South Korea has laid out a sweeping industrial strategy focused on semiconductor chips and artificial intelligence projects, as President Lee Jae-myung pledges to cement industry leadership with investments of hundreds of billions of dollars over several years.
Flanked by the heads of the world’s two biggest memory chipmakers, Lee cast the initiative on Monday as a “great leap forward” centered on the “triple axis” of semiconductors, physical AI and data centers. “We must secure the core elements of AI faster than any other country,” the president said in a televised address.
The world’s two largest memory chipmakers, Samsung Electronics and SK Hynix, will invest 800 trillion won ($518 billion) with suppliers to build two new chip fabrication sites each in South Korea’s southwest, Industry Minister Kim Jung-kwan said. Lee said the southwestern city of Gwangju and South Jeolla province will also invest 5 trillion to 20 trillion won ($3.2 billion to $13 billion) in the projects.
Kim said a further 81 trillion won ($52.5 billion) is expected to be invested for a chip-packaging cluster in the Chungcheong area near Seoul.

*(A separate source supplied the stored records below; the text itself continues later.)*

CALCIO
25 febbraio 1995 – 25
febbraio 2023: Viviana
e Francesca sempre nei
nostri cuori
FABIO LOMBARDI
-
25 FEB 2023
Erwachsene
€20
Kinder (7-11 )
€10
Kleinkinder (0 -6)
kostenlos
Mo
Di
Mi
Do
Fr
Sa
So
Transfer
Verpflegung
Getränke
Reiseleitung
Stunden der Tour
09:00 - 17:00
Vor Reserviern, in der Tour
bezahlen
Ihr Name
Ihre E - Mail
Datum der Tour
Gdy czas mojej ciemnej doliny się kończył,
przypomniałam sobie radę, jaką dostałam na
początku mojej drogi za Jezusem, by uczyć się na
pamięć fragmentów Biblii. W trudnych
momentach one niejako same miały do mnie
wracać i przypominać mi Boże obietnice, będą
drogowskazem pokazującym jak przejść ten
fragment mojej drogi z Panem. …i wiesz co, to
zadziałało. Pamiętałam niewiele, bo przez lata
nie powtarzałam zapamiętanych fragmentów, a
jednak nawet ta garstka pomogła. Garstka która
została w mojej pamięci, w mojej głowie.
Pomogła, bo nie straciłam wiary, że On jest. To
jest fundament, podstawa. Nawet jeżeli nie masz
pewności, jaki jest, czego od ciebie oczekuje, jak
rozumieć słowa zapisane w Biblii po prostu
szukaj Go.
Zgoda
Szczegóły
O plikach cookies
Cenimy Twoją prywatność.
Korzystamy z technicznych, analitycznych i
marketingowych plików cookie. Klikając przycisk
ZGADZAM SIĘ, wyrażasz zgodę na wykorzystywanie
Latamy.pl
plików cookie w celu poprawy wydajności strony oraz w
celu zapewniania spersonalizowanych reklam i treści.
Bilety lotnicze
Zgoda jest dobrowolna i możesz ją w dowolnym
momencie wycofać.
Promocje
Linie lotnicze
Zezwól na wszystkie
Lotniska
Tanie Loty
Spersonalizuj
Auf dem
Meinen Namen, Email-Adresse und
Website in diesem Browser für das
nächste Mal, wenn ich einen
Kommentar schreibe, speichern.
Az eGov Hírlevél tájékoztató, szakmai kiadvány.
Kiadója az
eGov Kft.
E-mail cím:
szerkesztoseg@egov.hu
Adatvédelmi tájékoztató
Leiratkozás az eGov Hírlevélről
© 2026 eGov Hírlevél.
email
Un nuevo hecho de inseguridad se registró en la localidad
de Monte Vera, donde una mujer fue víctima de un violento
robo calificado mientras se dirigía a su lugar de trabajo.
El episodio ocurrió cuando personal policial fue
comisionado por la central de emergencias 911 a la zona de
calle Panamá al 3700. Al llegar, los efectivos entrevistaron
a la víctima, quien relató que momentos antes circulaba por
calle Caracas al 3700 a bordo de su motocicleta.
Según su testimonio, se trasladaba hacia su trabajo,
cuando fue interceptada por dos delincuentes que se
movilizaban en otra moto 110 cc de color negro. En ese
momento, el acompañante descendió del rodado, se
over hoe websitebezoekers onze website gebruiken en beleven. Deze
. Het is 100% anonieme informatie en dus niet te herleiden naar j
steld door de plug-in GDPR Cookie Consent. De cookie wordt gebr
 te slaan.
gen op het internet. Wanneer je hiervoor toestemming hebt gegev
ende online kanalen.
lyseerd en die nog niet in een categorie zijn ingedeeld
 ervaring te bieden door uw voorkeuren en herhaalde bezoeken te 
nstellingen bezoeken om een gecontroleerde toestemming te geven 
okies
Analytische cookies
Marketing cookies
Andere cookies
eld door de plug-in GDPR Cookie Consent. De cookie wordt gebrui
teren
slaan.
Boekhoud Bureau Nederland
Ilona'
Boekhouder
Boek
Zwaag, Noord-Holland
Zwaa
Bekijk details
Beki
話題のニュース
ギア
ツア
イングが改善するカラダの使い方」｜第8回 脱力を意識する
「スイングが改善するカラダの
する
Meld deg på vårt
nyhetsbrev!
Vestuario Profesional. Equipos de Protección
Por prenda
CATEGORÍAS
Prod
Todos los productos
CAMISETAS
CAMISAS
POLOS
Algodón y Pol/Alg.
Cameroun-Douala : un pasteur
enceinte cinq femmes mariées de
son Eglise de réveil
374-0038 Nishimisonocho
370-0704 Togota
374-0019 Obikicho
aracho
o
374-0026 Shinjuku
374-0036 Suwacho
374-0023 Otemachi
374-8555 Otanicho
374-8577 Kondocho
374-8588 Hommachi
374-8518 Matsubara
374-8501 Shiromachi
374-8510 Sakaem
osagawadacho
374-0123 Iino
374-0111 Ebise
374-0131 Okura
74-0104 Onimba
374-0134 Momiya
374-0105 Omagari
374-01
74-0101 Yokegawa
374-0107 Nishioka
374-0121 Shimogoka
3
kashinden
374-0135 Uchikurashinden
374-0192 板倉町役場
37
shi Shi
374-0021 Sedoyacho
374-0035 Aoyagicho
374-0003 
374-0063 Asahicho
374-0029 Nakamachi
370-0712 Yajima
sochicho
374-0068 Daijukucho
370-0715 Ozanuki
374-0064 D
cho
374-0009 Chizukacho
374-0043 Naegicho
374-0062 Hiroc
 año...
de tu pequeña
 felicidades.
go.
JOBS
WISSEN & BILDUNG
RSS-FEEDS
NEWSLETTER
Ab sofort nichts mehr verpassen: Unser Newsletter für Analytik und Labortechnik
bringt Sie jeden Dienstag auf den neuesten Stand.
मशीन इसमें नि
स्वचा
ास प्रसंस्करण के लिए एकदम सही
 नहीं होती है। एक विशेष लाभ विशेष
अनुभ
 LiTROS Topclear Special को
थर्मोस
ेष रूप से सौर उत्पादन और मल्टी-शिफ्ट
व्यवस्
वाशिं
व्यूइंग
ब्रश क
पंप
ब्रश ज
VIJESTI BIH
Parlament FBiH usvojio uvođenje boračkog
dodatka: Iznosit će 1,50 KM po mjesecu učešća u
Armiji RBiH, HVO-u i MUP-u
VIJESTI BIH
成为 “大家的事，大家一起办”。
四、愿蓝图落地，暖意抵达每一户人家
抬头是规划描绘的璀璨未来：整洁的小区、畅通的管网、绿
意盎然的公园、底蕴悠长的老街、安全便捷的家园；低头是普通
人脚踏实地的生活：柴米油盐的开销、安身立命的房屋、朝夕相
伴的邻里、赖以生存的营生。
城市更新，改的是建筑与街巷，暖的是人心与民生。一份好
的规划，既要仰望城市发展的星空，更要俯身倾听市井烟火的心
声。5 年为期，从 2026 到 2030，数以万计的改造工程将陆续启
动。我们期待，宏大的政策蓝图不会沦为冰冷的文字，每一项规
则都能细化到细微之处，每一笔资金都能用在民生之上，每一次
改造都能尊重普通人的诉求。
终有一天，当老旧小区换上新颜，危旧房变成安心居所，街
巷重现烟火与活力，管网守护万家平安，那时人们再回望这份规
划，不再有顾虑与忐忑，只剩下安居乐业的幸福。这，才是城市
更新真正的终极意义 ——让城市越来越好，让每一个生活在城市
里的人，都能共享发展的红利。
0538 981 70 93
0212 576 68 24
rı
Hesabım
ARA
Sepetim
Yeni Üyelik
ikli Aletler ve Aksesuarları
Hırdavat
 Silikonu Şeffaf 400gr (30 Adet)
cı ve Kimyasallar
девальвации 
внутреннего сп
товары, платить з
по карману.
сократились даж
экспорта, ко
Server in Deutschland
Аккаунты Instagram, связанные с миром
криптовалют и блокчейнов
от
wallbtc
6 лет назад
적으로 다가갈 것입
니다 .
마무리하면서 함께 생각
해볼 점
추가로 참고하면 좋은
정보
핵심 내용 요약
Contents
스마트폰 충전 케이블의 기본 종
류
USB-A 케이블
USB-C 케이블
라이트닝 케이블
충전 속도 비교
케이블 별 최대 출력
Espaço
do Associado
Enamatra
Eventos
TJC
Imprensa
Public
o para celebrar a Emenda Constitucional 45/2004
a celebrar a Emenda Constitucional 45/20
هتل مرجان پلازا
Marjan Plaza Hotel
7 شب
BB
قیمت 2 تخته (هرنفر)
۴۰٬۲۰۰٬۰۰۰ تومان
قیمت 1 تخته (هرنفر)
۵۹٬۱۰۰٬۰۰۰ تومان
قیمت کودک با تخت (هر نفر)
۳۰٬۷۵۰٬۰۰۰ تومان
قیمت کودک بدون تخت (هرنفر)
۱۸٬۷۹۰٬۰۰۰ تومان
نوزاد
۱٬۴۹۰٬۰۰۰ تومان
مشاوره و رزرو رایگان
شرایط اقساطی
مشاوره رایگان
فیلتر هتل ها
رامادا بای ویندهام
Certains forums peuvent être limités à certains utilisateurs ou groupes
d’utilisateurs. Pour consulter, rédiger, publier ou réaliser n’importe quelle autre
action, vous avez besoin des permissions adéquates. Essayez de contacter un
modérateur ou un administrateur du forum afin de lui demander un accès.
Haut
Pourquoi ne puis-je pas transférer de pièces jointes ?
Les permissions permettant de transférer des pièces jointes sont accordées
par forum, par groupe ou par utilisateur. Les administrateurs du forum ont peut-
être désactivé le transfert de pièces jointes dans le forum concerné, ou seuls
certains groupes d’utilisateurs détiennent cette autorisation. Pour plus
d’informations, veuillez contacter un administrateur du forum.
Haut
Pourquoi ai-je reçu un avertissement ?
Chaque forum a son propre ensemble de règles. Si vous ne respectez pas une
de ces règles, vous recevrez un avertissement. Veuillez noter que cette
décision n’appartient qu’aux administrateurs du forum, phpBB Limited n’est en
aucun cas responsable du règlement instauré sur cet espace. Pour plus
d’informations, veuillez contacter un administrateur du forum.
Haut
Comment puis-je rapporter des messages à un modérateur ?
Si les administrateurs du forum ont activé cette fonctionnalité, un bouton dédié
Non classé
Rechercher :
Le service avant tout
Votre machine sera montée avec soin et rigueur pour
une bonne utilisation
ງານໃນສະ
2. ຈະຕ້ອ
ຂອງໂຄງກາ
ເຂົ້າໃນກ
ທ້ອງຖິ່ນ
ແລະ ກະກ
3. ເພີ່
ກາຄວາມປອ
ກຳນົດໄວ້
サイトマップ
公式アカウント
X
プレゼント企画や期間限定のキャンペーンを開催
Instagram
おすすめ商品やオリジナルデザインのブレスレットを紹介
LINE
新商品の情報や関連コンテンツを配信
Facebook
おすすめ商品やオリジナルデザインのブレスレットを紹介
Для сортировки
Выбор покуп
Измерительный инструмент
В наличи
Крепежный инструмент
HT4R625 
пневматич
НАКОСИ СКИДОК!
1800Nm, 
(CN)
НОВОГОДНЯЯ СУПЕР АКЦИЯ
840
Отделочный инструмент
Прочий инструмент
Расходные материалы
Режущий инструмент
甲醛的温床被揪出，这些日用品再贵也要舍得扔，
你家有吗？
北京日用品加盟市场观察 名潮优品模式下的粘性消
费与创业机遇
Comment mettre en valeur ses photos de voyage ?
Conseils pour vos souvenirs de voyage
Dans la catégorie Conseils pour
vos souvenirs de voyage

The government also unveiled plans to build AI data centers in the region, backed by 550 trillion won ($356 billion) in investments from the SK Group, GS Group and Naver.
“By 2035, an additional 10-gigawatt AI data center will be built with a total investment exceeding 18.4 gigawatts and 1,000 trillion won,” or $648 billion, Science Minister Bae Kyung-hoon announced.
The opposition has criticized the plan, arguing that the government’s decision to locate a second semiconductor cluster in Honam, the traditional electoral stronghold of his liberal Democratic Party, is driven more by regional politics than by industrial logic. They have accused the government of pressuring memory chipmakers to invest in the region to bolster political support rather than allowing companies to choose the most commercially viable locations.